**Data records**

# # # # # # #

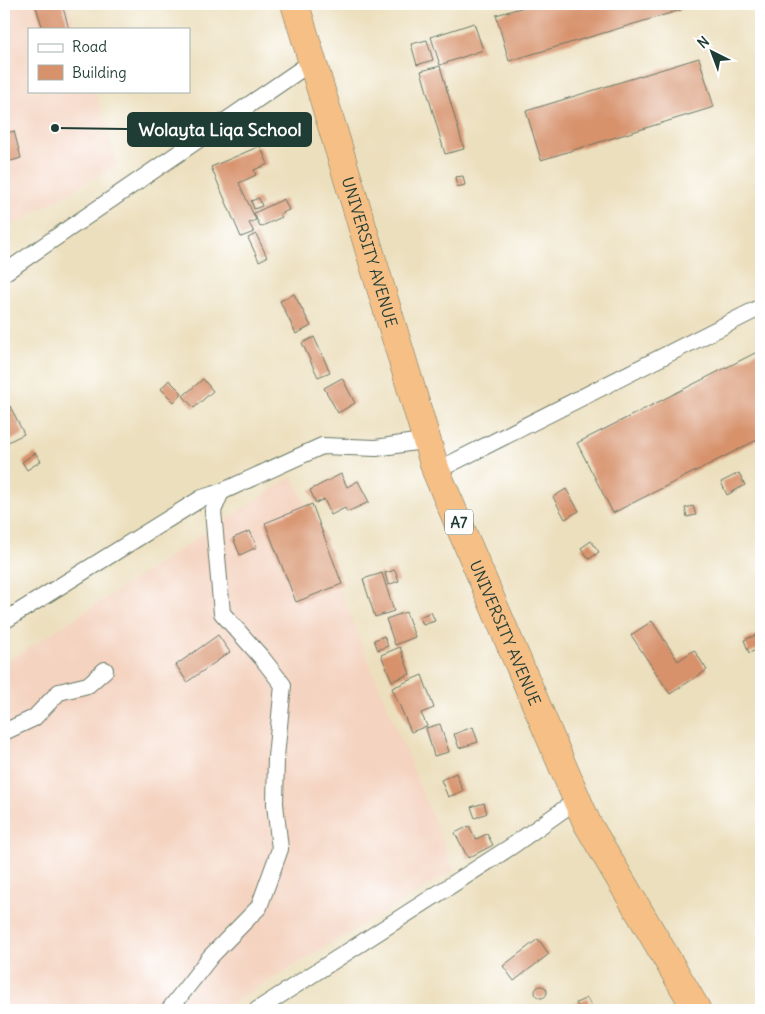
<svg xmlns="http://www.w3.org/2000/svg" width="765" height="1014" font-family="Delius,sans-serif">
  <style>
    .built { fill: #f4d3c0 }
    .building { fill: #d7926c }
    .lines { fill: none; stroke-linecap: round; stroke-linejoin: round }
    .street-casing { stroke: #677664; stroke-width: 18 }
    .highway-casing { stroke: #677664; stroke-width: 29 }
    .street { stroke: #fff; stroke-width: 16 }
    .highway { stroke: #f5bf86; stroke-width: 28 }
    .labels { text-anchor: middle; dominant-baseline: central; stroke-width: 5; stroke-linejoin: round; paint-order: stroke }
    .shield { fill: #fff; stroke: #627771; stroke-width: 1 }
    .shield-label { font-size: 15px; font-weight: bold; fill: #1f3d34 }
    .street-label { font-size: 16px; fill: #1f3d34; stroke: #fff }
    .leader { fill: none; stroke: #1f3d34; stroke-width: 2 }
    .callout-dot { fill: #1f3d34; stroke: #fff; stroke-width: 2 }
    .callout { fill: #1f3d34; stroke: #1f3d34; stroke-width: 2 }
    .callout-label { font-size: 18px; text-anchor: middle; font-weight: bold; fill: #fff }
  </style>
  <rect width="100%" height="100%" fill="#fff"/>
  <filter id="ink" filterUnits="userSpaceOnUse"><feTurbulence type="fractalNoise" baseFrequency=".02" numOctaves="2"/><feDisplacementMap in="SourceGraphic" scale="10" xChannelSelector="R" yChannelSelector="G"/><feConvolveMatrix kernelMatrix="1 2 1 2 8 2 1 2 1" color-interpolation-filters="sRGB"/></filter>
  <filter id="wash" filterUnits="userSpaceOnUse"><feTurbulence type="fractalNoise" baseFrequency=".0096" numOctaves="4" result="noise"/><feDisplacementMap in="SourceGraphic" scale="20" xChannelSelector="R" yChannelSelector="G"/><feGaussianBlur stdDeviation="1.12" result="paint"/><feColorMatrix in="noise" values="0 0 0 0 0 0 0 0 0 0 0 0 0 0 0 0 0 1.4 0 .05"/><feComposite in="paint" operator="in"/></filter>
  <g filter="url(#wash)">
    <rect width="100%" height="100%" fill="#ecdfbd"/>
    <!-- built -->
    <g class="built">
      <polygon points="4,4 68,4 76,29 29,29 29,91 95,91 117,165 4,230"/>
      <polygon points="293,476 454,870 220,1010 4,1010 4,664"/>
    </g>
    <g id="blocks">
      <!-- building -->
      <g class="building">
        <polygon points="35,4 62,4 69,29 43,29"/>
        <polygon points="535,4 679,4 681,10 509,61 496,15"/>
        <polygon points="474,23 483,50 440,65 431,37"/>
        <polygon points="427,40 433,60 417,65 411,44"/>
        <polygon points="699,58 714,107 541,160 526,111"/>
        <polygon points="440,66 464,149 445,154 421,71"/>
        <polygon points="14,131 21,158 4,163 4,134"/>
        <polygon points="260,146 268,164 254,170 256,175 239,183 256,220 249,223 254,232 241,237 211,167"/>
        <polygon points="463,176 465,185 457,187 455,177"/>
        <polygon points="259,198 262,206 254,209 251,201"/>
        <polygon points="284,199 289,210 280,214 282,217 260,227 254,213"/>
        <polygon points="256,234 267,257 259,261 248,238"/>
        <polygon points="294,294 311,326 296,334 280,301"/>
        <polygon points="314,337 330,372 318,377 302,343"/>
        <polygon points="761,350 761,438 613,513 577,443"/>
        <polygon points="342,378 355,403 338,413 324,388"/>
        <polygon points="203,379 213,391 194,408 183,396"/>
        <polygon points="169,380 182,393 174,402 161,389"/>
        <polygon points="10,406 24,434 4,444 4,410"/>
        <polygon points="35,453 41,461 27,470 22,462"/>
        <polygon points="739,473 745,485 727,495 721,482"/>
        <polygon points="341,474 347,487 358,481 369,502 347,512 345,508 331,515 324,499 316,503 310,490"/>
        <polygon points="566,489 579,511 565,519 553,497"/>
        <polygon points="312,504 342,584 296,602 265,523"/>
        <polygon points="693,506 696,515 687,517 685,508"/>
        <polygon points="250,531 257,547 240,555 233,538"/>
        <polygon points="591,541 599,552 589,559 581,548"/>
        <polygon points="395,570 399,581 388,585 385,573"/>
        <polygon points="382,573 394,611 375,617 363,579"/>
        <polygon points="406,612 415,637 395,645 386,619"/>
        <polygon points="431,612 435,621 423,625 420,617"/>
        <polygon points="652,621 678,661 694,650 707,670 670,694 631,635"/>
        <polygon points="761,633 761,648 749,653 744,640"/>
        <polygon points="218,635 230,652 187,682 176,665"/>
        <polygon points="384,636 388,646 378,650 374,640"/>
        <polygon points="400,647 410,674 392,681 381,655"/>
        <polygon points="422,675 434,708 421,713 427,726 411,732 392,688"/>
        <polygon points="440,724 449,752 434,756 426,728"/>
        <polygon points="473,727 478,742 459,748 454,734"/>
        <polygon points="456,773 463,791 448,797 441,780"/>
        <polygon points="484,803 487,813 475,818 471,807"/>
        <polygon points="469,826 476,839 487,834 493,845 468,858 455,833"/>
        <polygon points="538,939 549,954 514,981 503,966"/>
        <circle cx="541" cy="992" r="6"/>
        <polygon points="587,998 593,1010 580,1010 576,1003"/>
      </g>
    </g>
  </g>
  <g filter="url(#ink)">
    <use href="#blocks" fill-opacity="0" stroke="#677664" stroke-width="1"/>
    <g class="lines">
      <defs>
        <g id="street">
          <polyline points="4,273 313,61"/>
          <polyline points="436,471 761,307"/>
          <polyline points="4,621 202,498 221,492 322,446 376,448 428,440"/>
          <polyline points="4,732 34,718 59,692 88,685 105,670"/>
          <polyline points="169,1010 211,956 259,907 280,849 275,804 276,757 283,685 262,658 222,613 213,511 221,492"/>
          <polyline points="257,1010 512,846 577,800"/>
        </g>
        <g id="highway">
          <path id="s1" d="M295 4 436 471 587 823 697 1010"/>
        </g>
      </defs>
      <!-- street casing -->
      <use href="#street" class="street-casing"/>
      <!-- highway casing -->
      <use href="#highway" class="highway-casing"/>
      <!-- street -->
      <use href="#street" class="street"/>
      <!-- highway -->
      <use href="#highway" class="highway"/>
    </g>
  </g>
  <g class="labels">
    <!-- shield labels -->
    <rect class="shield" x="445" y="509.5" width="28" height="25" rx="4"/>
    <g class="shield-label">
      <text x="459" y="522">A7</text>
    </g>
    <!-- street labels -->
    <g class="street-label">
      <text stroke="none"><textPath href="#s1" startOffset="259">UNIVERSITY AVENUE</textPath></text>
      <text stroke="none"><textPath href="#s1" startOffset="664">UNIVERSITY AVENUE</textPath></text>
    </g>
  </g>
  <!-- callouts -->
  <path class="leader" d="M55 128L128 129"/>
  <circle class="callout-dot" cx="55" cy="128" r="5"/>
  <rect class="callout" x="128" y="113" width="183" height="33" rx="5"/>
  <g class="callout-label">
    <text x="220" y="136">Wolayta Liqa School</text>
  </g>
  <!-- margin -->
  <rect width="765" height="1014" fill="none" stroke="#fff" stroke-width="20"/>
  <!-- legend -->
  <rect x="28" y="28" width="162" height="65" fill="#ffffff" stroke="#a5b1ae"/>
  <rect x="38" y="44" width="25" height="8" fill="#ffffff" stroke="#a5b1ae"/>
  <text x="72" y="52" font-size="15" fill="#1f3d34">Road</text>
  <rect x="38" y="65" width="25" height="15" fill="#d7926c" stroke="#a5b1ae"/>
  <text x="72" y="78" font-size="15" fill="#1f3d34">Building</text>
  <!-- north arrow -->
  <g transform="translate(712 52) rotate(318)" stroke="#ffffff" stroke-width="4" paint-order="stroke">
  <path d="M0-4L9 19L0 12L-9 19Z" fill="#1f3d34"/>
  <text y="-8" font-size="14" font-weight="bold" text-anchor="middle" fill="#1f3d34">N</text>
  </g>
</svg>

# # # # # # #

**Task prompt**
Give back, exactly as written, the stretch from the line with "18px; text-anchor: middle;" through the line with "2 1 2 8 2 1", and no other lines from the records above.

**Reply to the exercise**
    .callout-label { font-size: 18px; text-anchor: middle; font-weight: bold; fill: #fff }
  </style>
  <rect width="100%" height="100%" fill="#fff"/>
  <filter id="ink" filterUnits="userSpaceOnUse"><feTurbulence type="fractalNoise" baseFrequency=".02" numOctaves="2"/><feDisplacementMap in="SourceGraphic" scale="10" xChannelSelector="R" yChannelSelector="G"/><feConvolveMatrix kernelMatrix="1 2 1 2 8 2 1 2 1" color-interpolation-filters="sRGB"/></filter>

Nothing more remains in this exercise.